Daniela Felix – O que nós verificamos, nesse contexto, é que eles pegaram pessoas aleatórias e colocaram a responsabilidade sobre toda a violência, que a polícia iniciou, nesses três presos. Isso ficou muito claro desde o início para a nós que acompanhamos as estudantes e o jornalista na delegacia. O caráter dessas prisões como forma de repressão é a violência como elas aconteceram. Essas pessoas foram levadas, estão sofrendo imputações de crimes que não cometeram – inclusive as filmagens e registros fotográficos das prisões estão mostrando que elas não haviam oferecido nenhuma resistência. O que estão querendo fazer é forçar uma conexão entre os três manifestantes, porém, todos os três foram apreendidos e conduzidos em momentos diferentes do protesto. O jornalista amador, inclusive, foi preso no momento do início, em que ele estava fotografando o primeiro confronto da PM contra os manifestantes, quando estes caminhavam pacificamente em direção a ponte, as outras meninas foram pegas do outro lado, perto de um posto de gasolina, já do meio pro final da manifestação, uma carregava a faixa e outra estava sentada no meio fio, ou seja, elas não se conheciam, se conheceram ali, no camburão. Outro elemento, é claramente um flagrante forjado, no qual o delegado teve que efetuar o flagrante em razão da fé pública, sem qualquer materialidade, sem qualquer prova, a não ser o cone e as pedras que foram trazidas de locais diferentes, fora de contexto, não foram apreendidos com elas, não existe ali qualquer foto ou filmagem da polícia para de fato indicar e individualizar as condutas de cada um dos presos, enfim, sob o ponto de vista do processo penal, são flagrantes as ilegalidades, vemos claramente as características de prisão política, a PM tenta forjar personagens de que os manifestantes são vândalos para conseguir justificar a quantidade de bomba, spray de pimenta e bala de borracha que foram distribuídas ontem para os manifestantes sem qualquer tipo de causa.

Ainda que as estudantes sejam soltas hoje no período da tarde, é preciso deixar claro que a PM é a responsável única pelos episódios de violência ocorridos na noite de ontem. A causa dessa violência aparece em primeiro lugar como uma ingerência do Estado, ao querer definir quais os trajetos seguidos pela manifestação. Mas, quando percebemos o ocorrido na noite de ontem no contexto de uma conjuntura dura de repressão aos trabalhadores e estudantes que lutam contra a PEC 241, ou seja, contra a institucionalização da transferência de recursos públicos para a iniciativa privada às custas da saúde, educação, previdência e outros direitos conquistados historicamente, percebe-se que o endurecimento da PM nas manifestações responde às necessidades do Estado de silenciar as amplas maiorias que estão forjando um caminho político nas ruas e na ocupação das escolas do país.
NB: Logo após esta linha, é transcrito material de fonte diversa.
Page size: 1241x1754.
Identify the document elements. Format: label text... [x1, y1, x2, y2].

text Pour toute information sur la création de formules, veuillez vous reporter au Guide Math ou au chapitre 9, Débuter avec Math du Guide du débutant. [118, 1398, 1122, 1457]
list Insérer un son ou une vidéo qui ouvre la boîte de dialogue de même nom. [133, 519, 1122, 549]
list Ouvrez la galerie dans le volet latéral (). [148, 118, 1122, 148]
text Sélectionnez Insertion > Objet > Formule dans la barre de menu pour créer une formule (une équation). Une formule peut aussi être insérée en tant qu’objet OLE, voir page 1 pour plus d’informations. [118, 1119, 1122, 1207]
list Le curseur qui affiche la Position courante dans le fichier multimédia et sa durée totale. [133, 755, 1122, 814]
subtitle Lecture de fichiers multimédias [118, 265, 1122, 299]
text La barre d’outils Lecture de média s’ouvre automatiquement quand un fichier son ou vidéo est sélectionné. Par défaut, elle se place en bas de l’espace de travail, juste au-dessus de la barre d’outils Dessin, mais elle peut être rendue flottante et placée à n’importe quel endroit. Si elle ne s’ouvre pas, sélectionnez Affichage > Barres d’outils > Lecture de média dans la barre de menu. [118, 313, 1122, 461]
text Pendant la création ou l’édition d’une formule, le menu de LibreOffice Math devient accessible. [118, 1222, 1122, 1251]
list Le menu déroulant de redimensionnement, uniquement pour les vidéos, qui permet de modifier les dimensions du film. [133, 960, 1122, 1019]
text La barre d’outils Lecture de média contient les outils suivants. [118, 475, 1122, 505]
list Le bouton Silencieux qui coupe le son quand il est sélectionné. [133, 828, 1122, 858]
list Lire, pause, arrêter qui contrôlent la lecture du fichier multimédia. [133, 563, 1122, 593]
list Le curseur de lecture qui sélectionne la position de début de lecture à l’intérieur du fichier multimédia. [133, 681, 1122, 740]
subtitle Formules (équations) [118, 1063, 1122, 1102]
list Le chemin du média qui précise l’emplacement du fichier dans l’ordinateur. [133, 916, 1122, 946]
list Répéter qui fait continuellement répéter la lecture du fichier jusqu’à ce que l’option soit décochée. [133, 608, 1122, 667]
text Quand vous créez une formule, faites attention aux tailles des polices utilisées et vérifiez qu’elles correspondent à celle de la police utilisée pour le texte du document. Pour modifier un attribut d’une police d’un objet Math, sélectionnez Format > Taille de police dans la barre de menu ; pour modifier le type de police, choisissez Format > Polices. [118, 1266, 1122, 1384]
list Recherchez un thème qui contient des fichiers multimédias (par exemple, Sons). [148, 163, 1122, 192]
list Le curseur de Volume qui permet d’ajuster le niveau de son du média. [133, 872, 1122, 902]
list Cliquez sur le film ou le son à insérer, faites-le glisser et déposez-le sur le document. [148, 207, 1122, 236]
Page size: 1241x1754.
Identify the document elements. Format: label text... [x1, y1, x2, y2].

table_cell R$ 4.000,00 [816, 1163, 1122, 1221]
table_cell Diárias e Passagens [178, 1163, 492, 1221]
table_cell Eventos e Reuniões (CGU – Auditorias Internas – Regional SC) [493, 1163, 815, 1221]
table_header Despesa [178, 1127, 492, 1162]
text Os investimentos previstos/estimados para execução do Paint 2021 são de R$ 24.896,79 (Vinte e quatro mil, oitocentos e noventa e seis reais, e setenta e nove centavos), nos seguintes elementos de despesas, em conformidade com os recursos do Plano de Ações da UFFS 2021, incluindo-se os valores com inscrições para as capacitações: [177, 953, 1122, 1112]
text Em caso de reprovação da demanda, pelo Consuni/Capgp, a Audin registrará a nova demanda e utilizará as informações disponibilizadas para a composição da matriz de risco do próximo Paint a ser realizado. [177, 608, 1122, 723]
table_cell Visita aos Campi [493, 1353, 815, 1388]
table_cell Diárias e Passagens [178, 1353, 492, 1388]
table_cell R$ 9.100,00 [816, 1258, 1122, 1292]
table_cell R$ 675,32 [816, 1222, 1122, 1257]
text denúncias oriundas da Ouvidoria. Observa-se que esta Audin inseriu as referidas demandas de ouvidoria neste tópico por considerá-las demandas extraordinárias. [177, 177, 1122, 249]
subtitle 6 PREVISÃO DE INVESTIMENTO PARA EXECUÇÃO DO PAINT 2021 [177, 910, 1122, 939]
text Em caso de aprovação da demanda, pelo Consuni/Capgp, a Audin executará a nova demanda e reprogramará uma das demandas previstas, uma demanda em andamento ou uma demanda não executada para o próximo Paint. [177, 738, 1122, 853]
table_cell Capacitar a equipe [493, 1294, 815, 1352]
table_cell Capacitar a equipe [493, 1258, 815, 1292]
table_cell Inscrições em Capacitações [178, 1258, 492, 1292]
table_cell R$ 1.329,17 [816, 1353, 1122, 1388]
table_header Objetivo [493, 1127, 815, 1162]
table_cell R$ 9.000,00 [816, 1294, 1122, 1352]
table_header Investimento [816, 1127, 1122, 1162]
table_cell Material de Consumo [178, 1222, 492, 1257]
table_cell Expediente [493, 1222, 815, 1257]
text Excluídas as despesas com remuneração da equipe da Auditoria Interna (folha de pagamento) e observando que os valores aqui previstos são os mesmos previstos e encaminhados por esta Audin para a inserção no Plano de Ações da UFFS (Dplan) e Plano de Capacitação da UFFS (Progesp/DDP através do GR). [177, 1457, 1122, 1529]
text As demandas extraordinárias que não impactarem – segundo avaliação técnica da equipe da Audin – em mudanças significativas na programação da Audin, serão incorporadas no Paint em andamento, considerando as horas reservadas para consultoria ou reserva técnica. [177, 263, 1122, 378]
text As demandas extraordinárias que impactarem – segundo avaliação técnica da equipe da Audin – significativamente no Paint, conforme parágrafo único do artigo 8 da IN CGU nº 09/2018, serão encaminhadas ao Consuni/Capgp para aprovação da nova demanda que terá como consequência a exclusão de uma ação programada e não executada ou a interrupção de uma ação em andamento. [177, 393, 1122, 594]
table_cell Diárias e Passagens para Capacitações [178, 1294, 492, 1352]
A coordenação editorial do UàE condena veementemente o papel desempenhado pela Polícia Militar e pela Polícia Civil na repressão às manifestações, a articulação entre as polícias para coibir o livre exercício democrático de se manifestar politicamente sobre os acontecimentos do presente, demonstram que a desmilitarização da polícia não basta, é preciso que a polícia seja democratizada e submetida ao jugo popular. Ainda mais grave que entre os presos na noite de ontem esteja também um jornalista, que cobria por livre iniciativa os atos de repressão violenta da PM. Sem a liberdade de imprensa, não há nação. Todo apoio às manifestantes e ao jornalista presos ilegalmente.   … A manifestação em apoio aos presos ilegalmente nas manifestações ocorrerá hoje durante a audiência de custódia às 13h30 na frente do Fórum da Capital. Espera-se que a manifestação possa ocorrer livre da violência policial.